10.スタンレイのさらなるチェック

 スタンレイの日本への初期導入は、1952年にニューヨーク州とニュージャージー州から2回にわたり行われ、その2回とも試作地には米沢苗圃のある長野が指定されていました。したがって、群馬県農業技術センター中山間地園芸研究センターから分けてもらった苗木がスタンレイであるという信憑性はかなり高まったといえるでしょう。

 しかし、さらに、それを確実とするためには、1952年の長野への導入とは全く別のルートによって、1956年に導入されたスタンレイともマッチングさせるべきだと私は考えました。そうすれば、すでに品種の混乱があった母国アメリカであったとしても、異なる別ルートのものが一致するならば、この品種同定の確実性はかなり高まるといえるでしょう。複数の事実で確認することは、これほどまでに混乱を来し、品種というものが当てにならないブルーベリーにおいて正確を期すための常套手段だといえるでしょう。

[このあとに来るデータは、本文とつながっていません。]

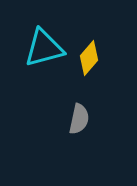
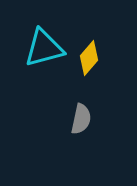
gray semicircle: moved 2 px right
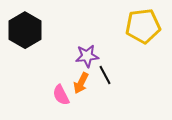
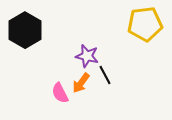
yellow pentagon: moved 2 px right, 2 px up
purple star: rotated 20 degrees clockwise
orange arrow: rotated 10 degrees clockwise
pink semicircle: moved 1 px left, 2 px up
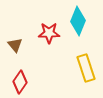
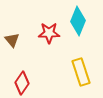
brown triangle: moved 3 px left, 5 px up
yellow rectangle: moved 5 px left, 4 px down
red diamond: moved 2 px right, 1 px down
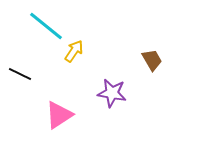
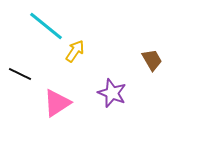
yellow arrow: moved 1 px right
purple star: rotated 12 degrees clockwise
pink triangle: moved 2 px left, 12 px up
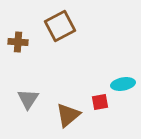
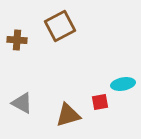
brown cross: moved 1 px left, 2 px up
gray triangle: moved 6 px left, 4 px down; rotated 35 degrees counterclockwise
brown triangle: rotated 24 degrees clockwise
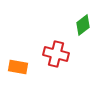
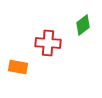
red cross: moved 8 px left, 11 px up; rotated 10 degrees counterclockwise
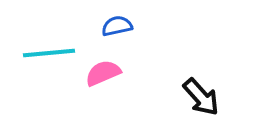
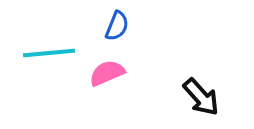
blue semicircle: rotated 124 degrees clockwise
pink semicircle: moved 4 px right
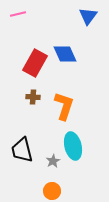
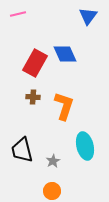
cyan ellipse: moved 12 px right
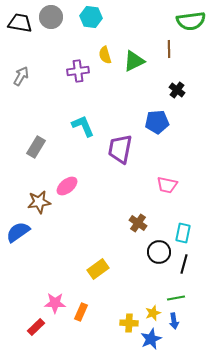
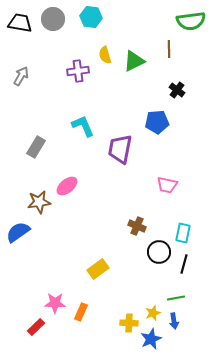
gray circle: moved 2 px right, 2 px down
brown cross: moved 1 px left, 3 px down; rotated 12 degrees counterclockwise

 そこで、この第2回目の導入先である京都府立大学に問い合わせを行いました。しかし、ここでは、ほぼ半世紀も前に導入されたスタンレイは、すでに現存しておらず増殖によっても継承されてはいないという回答を得たのでした。現在、京都府立大学には、スタンレイとされる品種は1株のみ存在するものの、それはかなり後になって一般の苗木生産者より購入したものであり、その品種の正確性においては保証できかねるということでした。これで、過去のスタンレイ導入履歴における品種の確実性をさらにアップさせるためのダブルチェックの可能性は絶たれたのでした。

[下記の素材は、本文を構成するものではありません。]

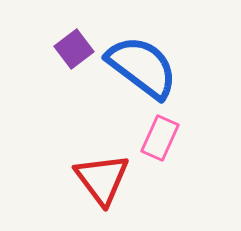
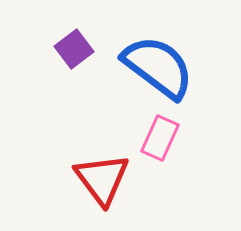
blue semicircle: moved 16 px right
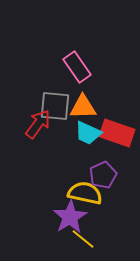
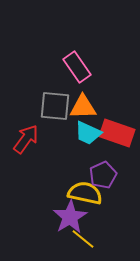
red arrow: moved 12 px left, 15 px down
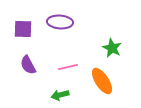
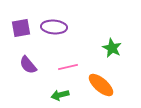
purple ellipse: moved 6 px left, 5 px down
purple square: moved 2 px left, 1 px up; rotated 12 degrees counterclockwise
purple semicircle: rotated 12 degrees counterclockwise
orange ellipse: moved 1 px left, 4 px down; rotated 16 degrees counterclockwise
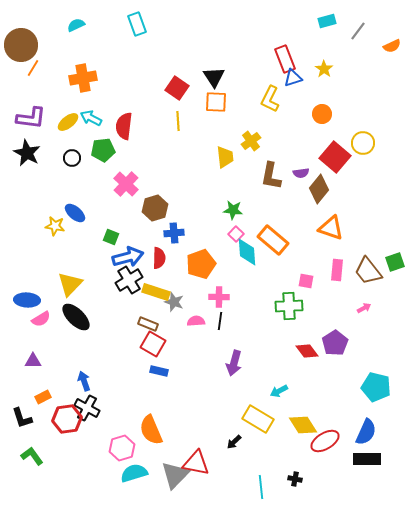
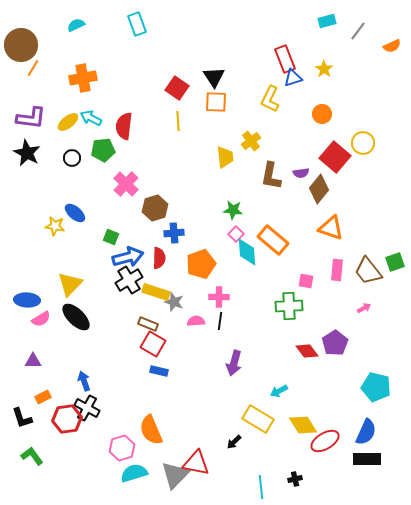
black cross at (295, 479): rotated 24 degrees counterclockwise
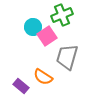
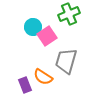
green cross: moved 7 px right, 1 px up
gray trapezoid: moved 1 px left, 4 px down
purple rectangle: moved 4 px right, 1 px up; rotated 28 degrees clockwise
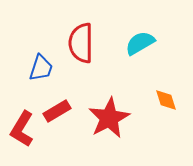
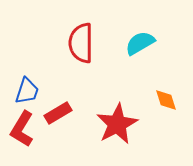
blue trapezoid: moved 14 px left, 23 px down
red rectangle: moved 1 px right, 2 px down
red star: moved 8 px right, 6 px down
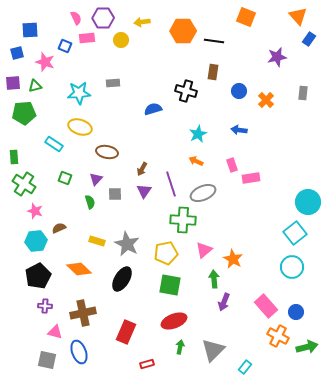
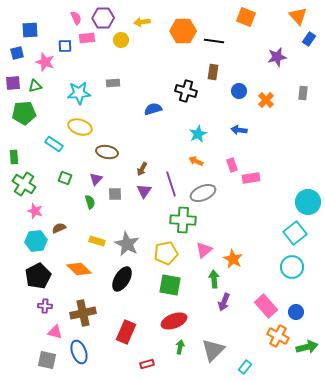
blue square at (65, 46): rotated 24 degrees counterclockwise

 しかし、その後、春になってから品種の同定作業に入ったところ、この群馬県で入手したスタンレイは、一般マーケットに何種類も存在するスタンレイのうちの1つと完全に一致したのでした。さらに、その一致した一般マーケットのスタンレイとは、流通経路が異なり、その関連がないと思われる関東の老舗農園所有のスタンレイとも完全に一致したのでした。

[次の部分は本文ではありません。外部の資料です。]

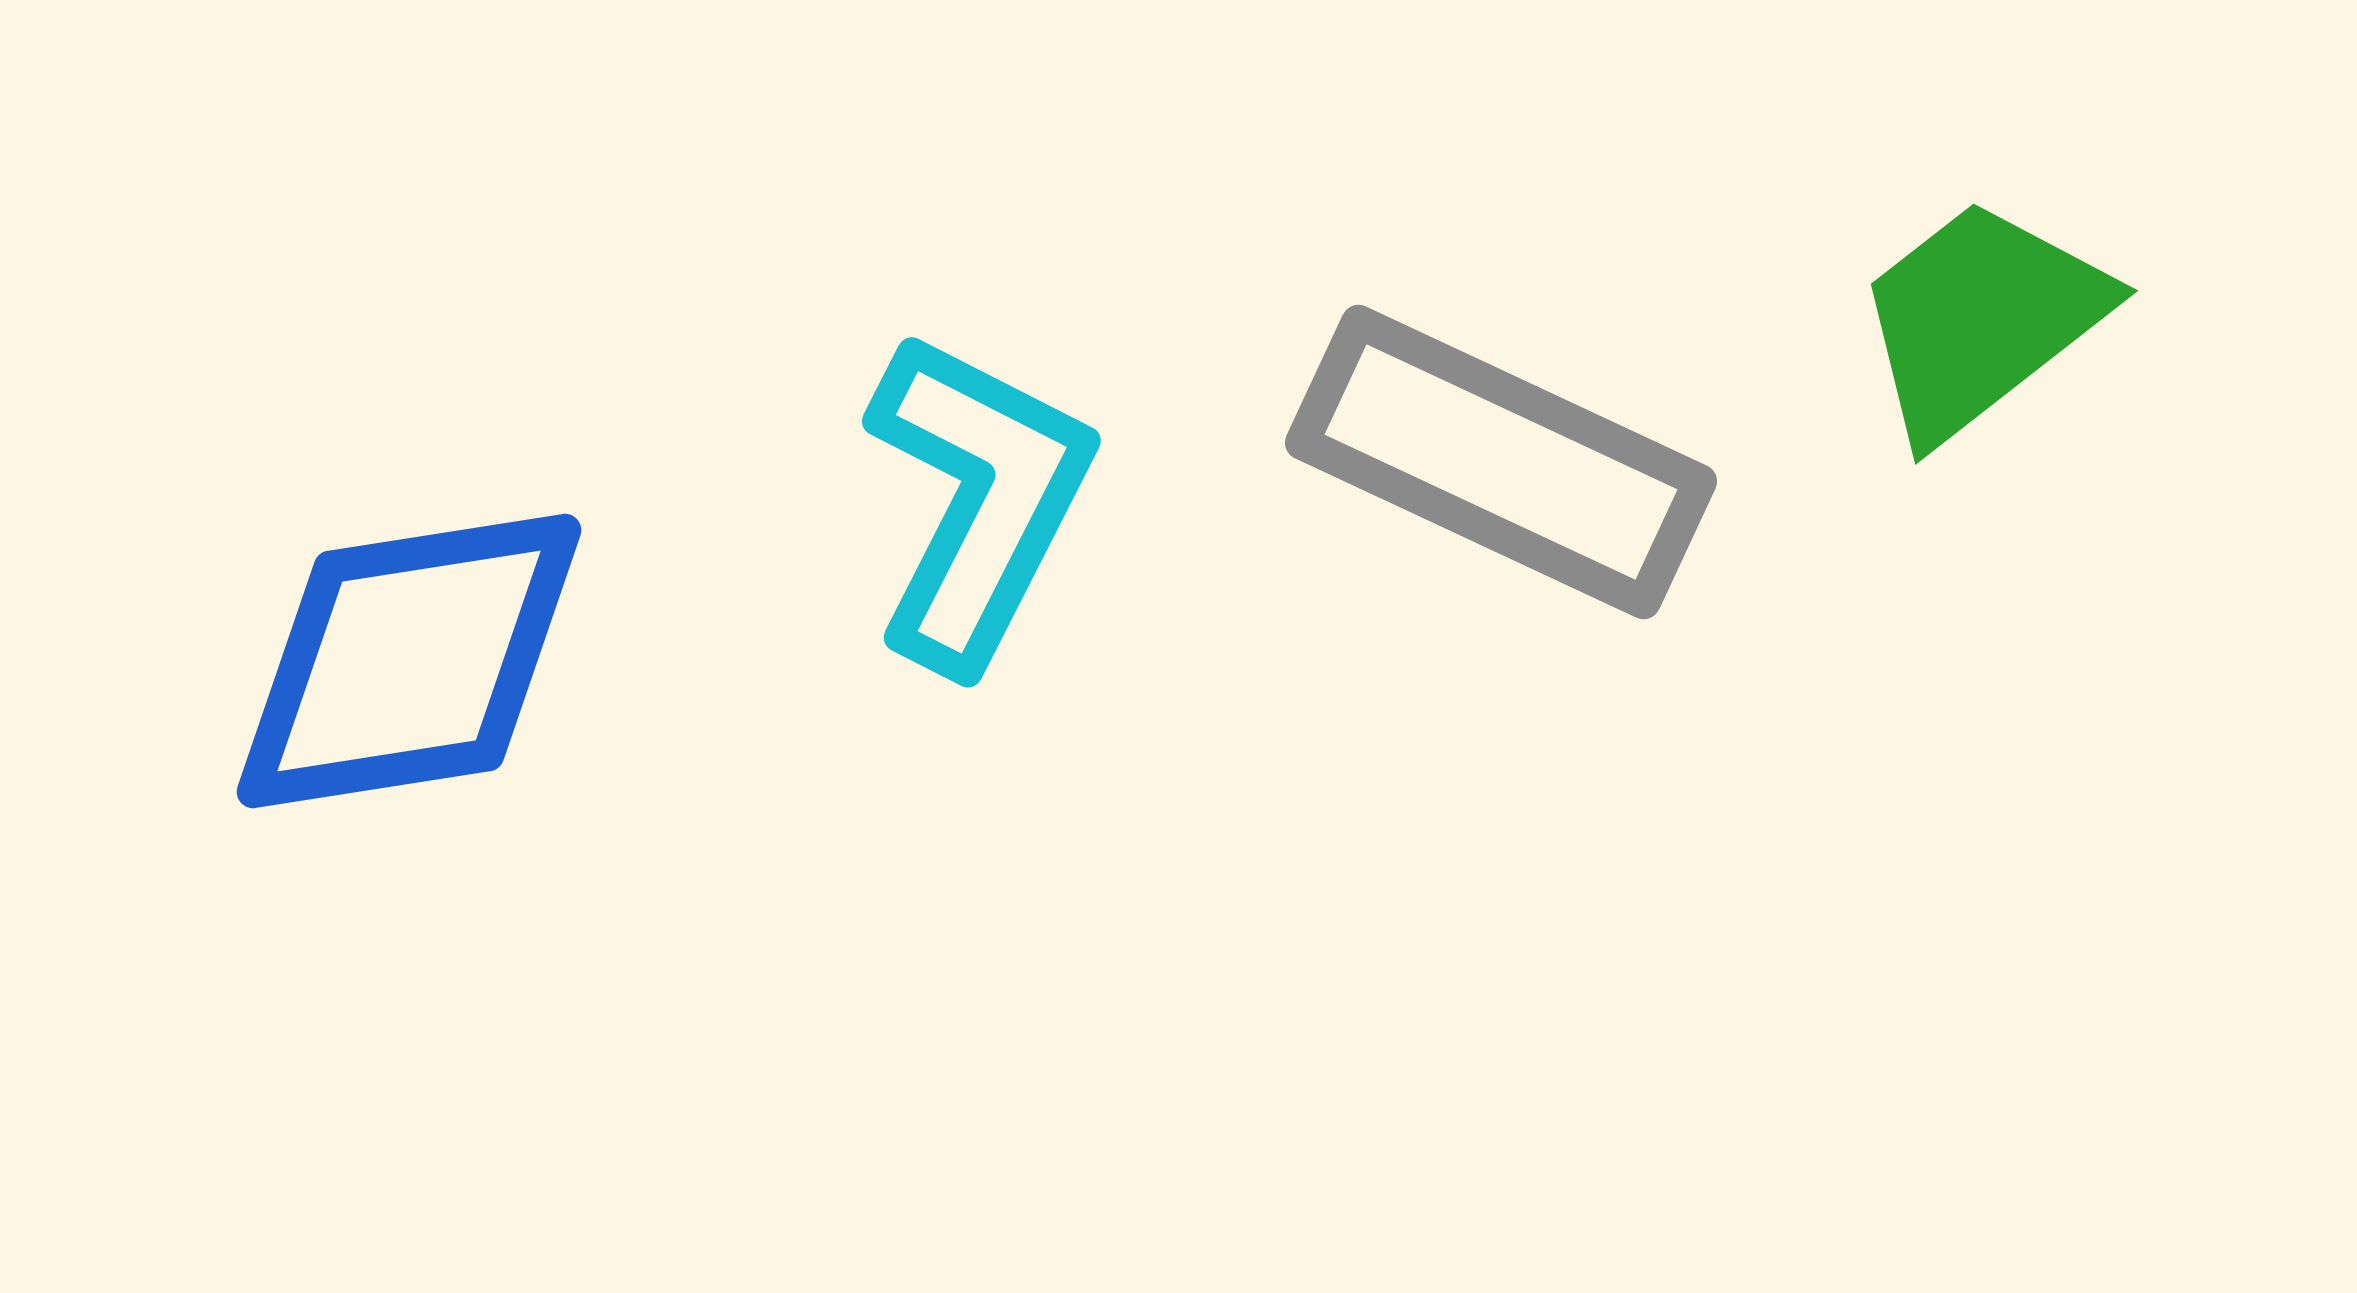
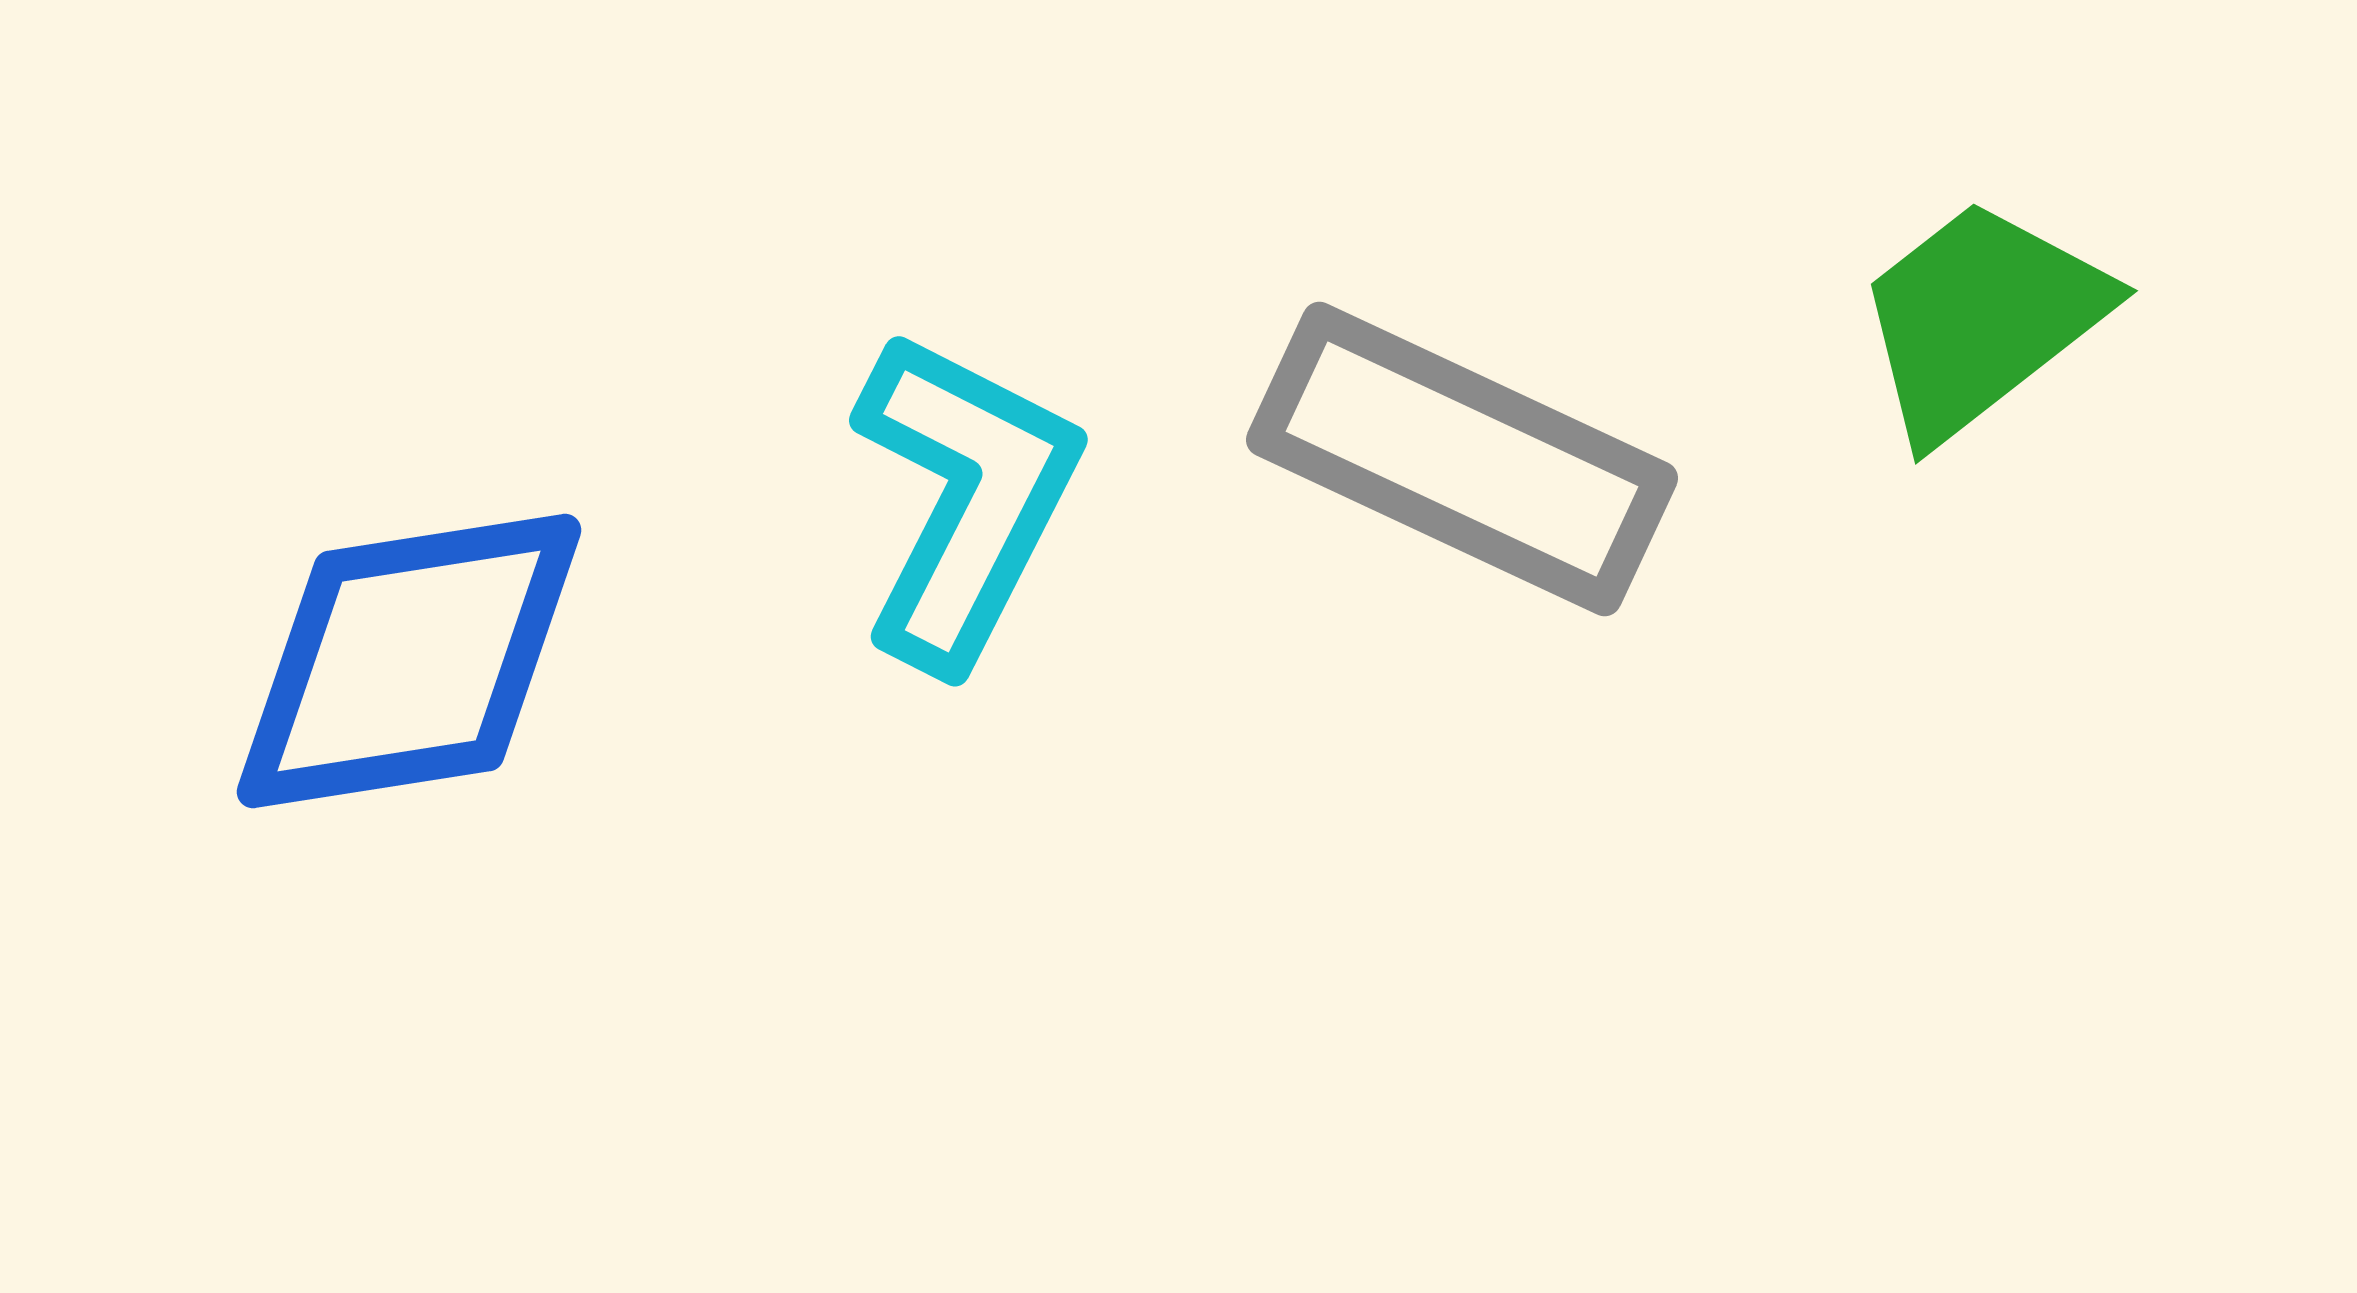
gray rectangle: moved 39 px left, 3 px up
cyan L-shape: moved 13 px left, 1 px up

 この農園のスタンレイも、やはりかなり古い時期の導入であったため、その導入経緯は実際には不明でした。しかし、その挿し木増殖の正確性においては、園主の話と整然とした圃場を見れば、ある程度の信頼感は伝わってくるのでした。公の機関ではないのだから、むしろ、昔の記録などが存在していないのは仕方がないのかもしれません。しかし、単なる一般市場に流通する苗木の多数決だけではなく、このような事実の一致を持って考えるならば、この品種が、日本に導入されたスタンレイであり、その後も継承されてきた品種であることには、ほぼ間違いないのではないかと当時の私は結論づけたのでした。